The Stranger’s House disorder kept growing. I’d envision myself with abs and shirtless without covering myself like an outcast and sometimes I’d even dream about the day when I’d wake up and love myself and be a completely different person, but inevitably I’d rise, see myself in a mirror and immediately recoil in disgust. “Don’t look” I’d think. “If you don’t see yourself, maybe you can have a good day.”
It’s so odd to reflect on all of this, because I will sometimes see old photos of myself and they honestly don’t even look like me. I don’t recognize that person and I don’t want to. I want to completely erase that person from existence. I know I can’t but those feelings are so strong they often overpower me.
I do remember the day some of this negativity and self-hate started to ebb out of my life, though.
It’s going to sound negative, but bear with me. It gets better.
I was 17 years old and I never weighed myself on a scale, mostly because I didn’t want to know, but on this particular day, I just wanted to know—no, I NEEDED to know and I knew it wasn’t going to be good because not 15 minutes earlier I had made myself short of breath simply by bending over and tying my shoes. I was shocked. There was no way that should have ever happened. So I just did it. I weighed myself.
I waited, saw the numbers passing 200 … 250 … 290 … 300 … 320 …
Okay scale, you can stop any time now …
350 … 370 …
380 pounds. Three hundred and eighty-one pounds. Almost 400 pounds. I was shocked. I did not expect to see that, and I did not want to see that number. That was too much.
I stepped off that scale enlightened. I reached a crossroads that day, and I had one of two choices. Continue down this road and end up dead before 40, or make a change.
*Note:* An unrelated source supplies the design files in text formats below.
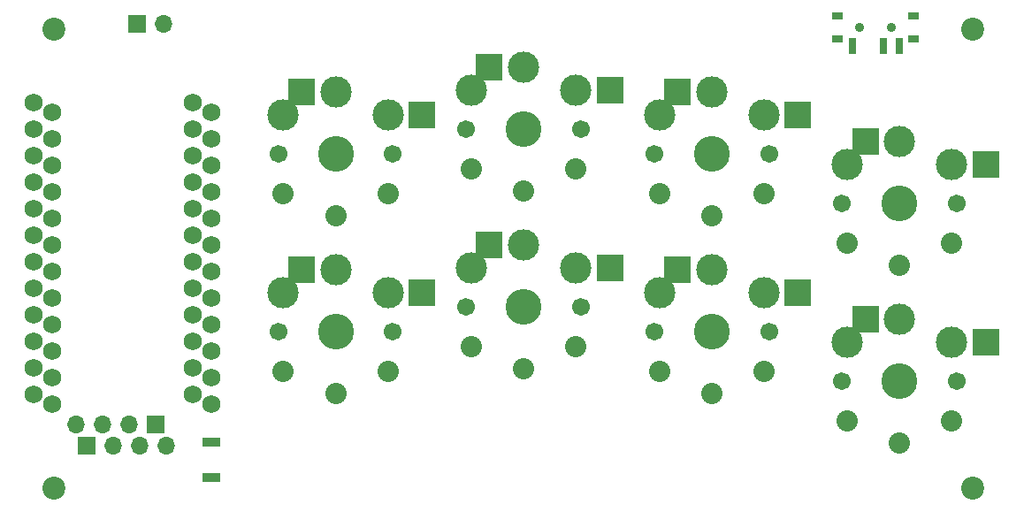
<source format=gbr>
%TF.GenerationSoftware,KiCad,Pcbnew,(5.1.8)-1*%
%TF.CreationDate,2021-05-08T17:22:42-04:00*%
%TF.ProjectId,small-paintbrush-hotswap,736d616c-6c2d-4706-9169-6e7462727573,rev?*%
%TF.SameCoordinates,Original*%
%TF.FileFunction,Soldermask,Bot*%
%TF.FilePolarity,Negative*%
%FSLAX46Y46*%
G04 Gerber Fmt 4.6, Leading zero omitted, Abs format (unit mm)*
G04 Created by KiCad (PCBNEW (5.1.8)-1) date 2021-05-08 17:22:42*
%MOMM*%
%LPD*%
G01*
G04 APERTURE LIST*
%ADD10C,2.200000*%
%ADD11R,1.000000X0.800000*%
%ADD12R,0.700000X1.500000*%
%ADD13C,0.900000*%
%ADD14C,1.752600*%
%ADD15C,1.701800*%
%ADD16C,3.000000*%
%ADD17C,3.429000*%
%ADD18C,2.032000*%
%ADD19R,2.600000X2.600000*%
%ADD20O,1.700000X1.700000*%
%ADD21R,1.700000X1.700000*%
%ADD22R,1.700000X0.900000*%
G04 APERTURE END LIST*
D10*
%TO.C,REF\u002A\u002A*%
X78901736Y-65599424D03*
%TD*%
%TO.C,REF\u002A\u002A*%
X78901733Y-21599422D03*
%TD*%
%TO.C,REF\u002A\u002A*%
X166901733Y-21599422D03*
%TD*%
%TO.C,REF\u002A\u002A*%
X166901736Y-65599424D03*
%TD*%
D11*
%TO.C,SW1*%
X153951737Y-22579425D03*
X161251737Y-22579425D03*
X161251737Y-20369425D03*
X153951737Y-20369425D03*
D12*
X159851737Y-23229425D03*
X158351737Y-23229425D03*
X155351737Y-23229425D03*
D13*
X159101737Y-21469425D03*
X156101737Y-21469425D03*
%TD*%
%TO.C,SW2*%
X156101737Y-21469425D03*
X159101737Y-21469425D03*
%TD*%
D14*
%TO.C,U2*%
X92221739Y-28629424D03*
X92221739Y-31169424D03*
X92221739Y-33709424D03*
X92221739Y-36249424D03*
X92221739Y-38789424D03*
X92221739Y-41329424D03*
X92221739Y-43869424D03*
X92221739Y-46409424D03*
X92221739Y-48949424D03*
X92221739Y-51489424D03*
X92221739Y-54029424D03*
X76981739Y-56569424D03*
X76981739Y-54029424D03*
X76981739Y-51489424D03*
X76981739Y-48949424D03*
X76981739Y-46409424D03*
X76981739Y-43869424D03*
X76981739Y-41329424D03*
X76981739Y-38789424D03*
X76981739Y-36249424D03*
X76981739Y-33709424D03*
X76981739Y-31169424D03*
X92221739Y-56569424D03*
X76981739Y-28629424D03*
%TD*%
D15*
%TO.C,KEY3*%
X136401739Y-33599426D03*
X147401739Y-33599426D03*
D16*
X136901739Y-29849426D03*
D17*
X141901739Y-33599426D03*
D18*
X146901739Y-37399426D03*
X141901739Y-39499426D03*
D16*
X141901739Y-27649426D03*
X146901739Y-29849426D03*
D19*
X138626739Y-27649426D03*
X150176739Y-29849426D03*
D18*
X136901739Y-37399426D03*
%TD*%
D15*
%TO.C,KEY8*%
X154401739Y-55349423D03*
X165401739Y-55349423D03*
D16*
X154901739Y-51599423D03*
D17*
X159901739Y-55349423D03*
D18*
X164901739Y-59149423D03*
X159901739Y-61249423D03*
D16*
X159901739Y-49399423D03*
X164901739Y-51599423D03*
D19*
X156626739Y-49399423D03*
X168176739Y-51599423D03*
D18*
X154901739Y-59149423D03*
%TD*%
D15*
%TO.C,KEY7*%
X136401739Y-50599426D03*
X147401739Y-50599426D03*
D16*
X136901739Y-46849426D03*
D17*
X141901739Y-50599426D03*
D18*
X146901739Y-54399426D03*
X141901739Y-56499426D03*
D16*
X141901739Y-44649426D03*
X146901739Y-46849426D03*
D19*
X138626739Y-44649426D03*
X150176739Y-46849426D03*
D18*
X136901739Y-54399426D03*
%TD*%
%TO.C,KEY6*%
X118901739Y-52019424D03*
D19*
X132176739Y-44469424D03*
X120626739Y-42269424D03*
D16*
X128901739Y-44469424D03*
X123901739Y-42269424D03*
D18*
X123901739Y-54119424D03*
X128901739Y-52019424D03*
D17*
X123901739Y-48219424D03*
D16*
X118901739Y-44469424D03*
D15*
X129401739Y-48219424D03*
X118401739Y-48219424D03*
%TD*%
%TO.C,KEY5*%
X100401736Y-50599424D03*
X111401736Y-50599424D03*
D16*
X100901736Y-46849424D03*
D17*
X105901736Y-50599424D03*
D18*
X110901736Y-54399424D03*
X105901736Y-56499424D03*
D16*
X105901736Y-44649424D03*
X110901736Y-46849424D03*
D19*
X102626736Y-44649424D03*
X114176736Y-46849424D03*
D18*
X100901736Y-54399424D03*
%TD*%
D15*
%TO.C,KEY4*%
X154401737Y-38349424D03*
X165401737Y-38349424D03*
D16*
X154901737Y-34599424D03*
D17*
X159901737Y-38349424D03*
D18*
X164901737Y-42149424D03*
X159901737Y-44249424D03*
D16*
X159901737Y-32399424D03*
X164901737Y-34599424D03*
D19*
X156626737Y-32399424D03*
X168176737Y-34599424D03*
D18*
X154901737Y-42149424D03*
%TD*%
%TO.C,KEY2*%
X118901737Y-35019424D03*
D19*
X132176737Y-27469424D03*
X120626737Y-25269424D03*
D16*
X128901737Y-27469424D03*
X123901737Y-25269424D03*
D18*
X123901737Y-37119424D03*
X128901737Y-35019424D03*
D17*
X123901737Y-31219424D03*
D16*
X118901737Y-27469424D03*
D15*
X129401737Y-31219424D03*
X118401737Y-31219424D03*
%TD*%
%TO.C,KEY1*%
X100401737Y-33599424D03*
X111401737Y-33599424D03*
D16*
X100901737Y-29849424D03*
D17*
X105901737Y-33599424D03*
D18*
X110901737Y-37399424D03*
X105901737Y-39499424D03*
D16*
X105901737Y-27649424D03*
X110901737Y-29849424D03*
D19*
X102626737Y-27649424D03*
X114176737Y-29849424D03*
D18*
X100901737Y-37399424D03*
%TD*%
D14*
%TO.C,U1*%
X94021737Y-29629424D03*
X78781737Y-57569424D03*
X94021737Y-32169424D03*
X94021737Y-34709424D03*
X94021737Y-37249424D03*
X94021737Y-39789424D03*
X94021737Y-42329424D03*
X94021737Y-44869424D03*
X94021737Y-47409424D03*
X94021737Y-49949424D03*
X94021737Y-52489424D03*
X94021737Y-55029424D03*
X94021737Y-57569424D03*
X78781737Y-55029424D03*
X78781737Y-52489424D03*
X78781737Y-49949424D03*
X78781737Y-47409424D03*
X78781737Y-44869424D03*
X78781737Y-42329424D03*
X78781737Y-39789424D03*
X78781737Y-37249424D03*
X78781737Y-34709424D03*
X78781737Y-32169424D03*
X78781737Y-29629424D03*
%TD*%
D20*
%TO.C,J3*%
X89721739Y-61499424D03*
X87181739Y-61499424D03*
X84641739Y-61499424D03*
D21*
X82101739Y-61499424D03*
%TD*%
D20*
%TO.C,J2*%
X81081737Y-59499424D03*
X83621737Y-59499424D03*
X86161737Y-59499424D03*
D21*
X88701737Y-59499424D03*
%TD*%
D22*
%TO.C,PUSH1*%
X94001735Y-64599425D03*
X94001735Y-61199425D03*
%TD*%
D20*
%TO.C,J1*%
X89441736Y-21099424D03*
D21*
X86901736Y-21099424D03*
%TD*%
M02*

</source>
Luckily, I believe God spoke to me that day and influenced me to make a change. It was Easter season and I’d never participated before, but for some reason this was the year I decided to try giving something up for Lent.
I decided to give up soda and candy and within a week, after the caffeine cravings left my system, I began to feel wonderful!
I had energy and I didn’t feel so sluggish any more. I dropped 20 pounds in a very short amount of time and when Lent was over I decided to keep going on the whole “no soda’s” thing.
Not so much on the “no candy” part but nobody’s perfect.
In closing, that one event, what I consider to be one of my darkest hours, has become a force of enormous good in my life. As a Christian, I can look back and see that all things DO work together for the good of those who love God. It was a valley that I often revisit because it’s so powerful and I am glad I have an event like this to point to.
I will always remember that the Psalmist says that we are “fearfully and wonderfully made”. I am who I am supposed to be. God made me for his own reasons and to love Him and His creation (people, this planet, etc) and my struggles were tailor-made for me so that one day I could share them with others, and I know that I am sometimes defeated in my heart by those awful thoughts and negative views but I have confidence that my feelings of defeat won’t last forever, and one day I will succeed and emerge victorious. Maybe not today, maybe not tomorrow, but someday. And that someday is a day I look forward to.
In the meantime, I guess this house doesn’t have to feel so strange anymore. I guess I can finally start letting it feel like home.